In the lines below, swap "scientific name" for "Latin name" and write them out again with nothing else changed. Leave out the pictures.

Start of Data shown

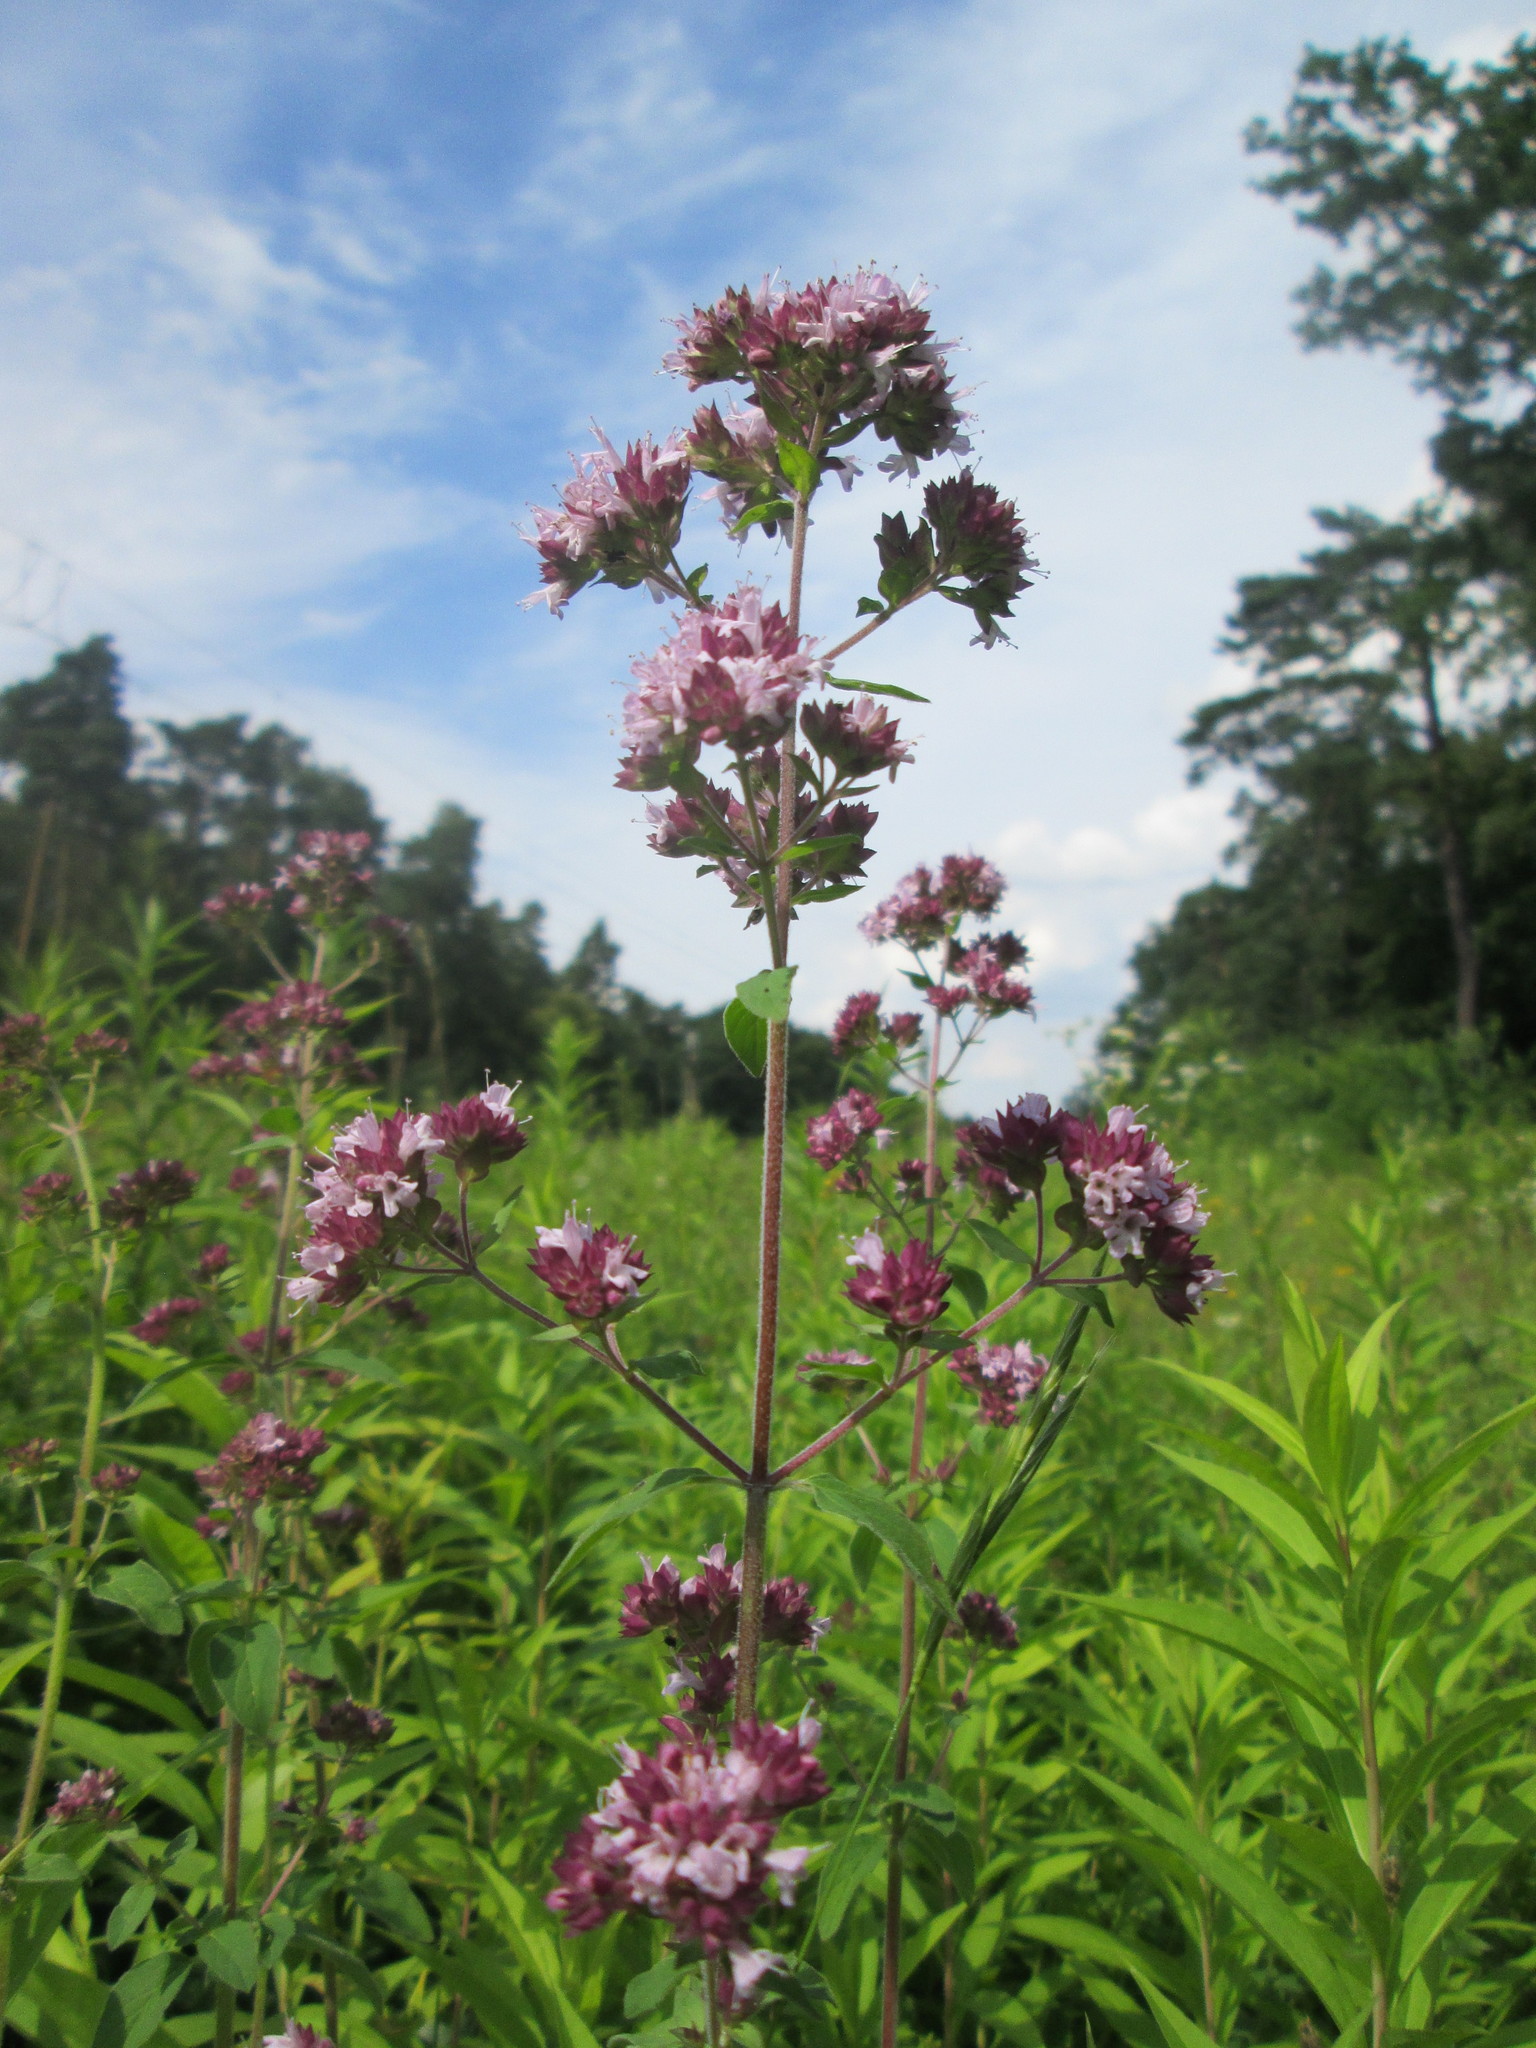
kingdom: Plantae
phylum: Tracheophyta
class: Magnoliopsida
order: Lamiales
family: Lamiaceae
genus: Origanum
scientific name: Origanum vulgare
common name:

End of Data shown

◆ **Exercise output**
kingdom: Plantae
phylum: Tracheophyta
class: Magnoliopsida
order: Lamiales
family: Lamiaceae
genus: Origanum
Latin name: Origanum vulgare
common name:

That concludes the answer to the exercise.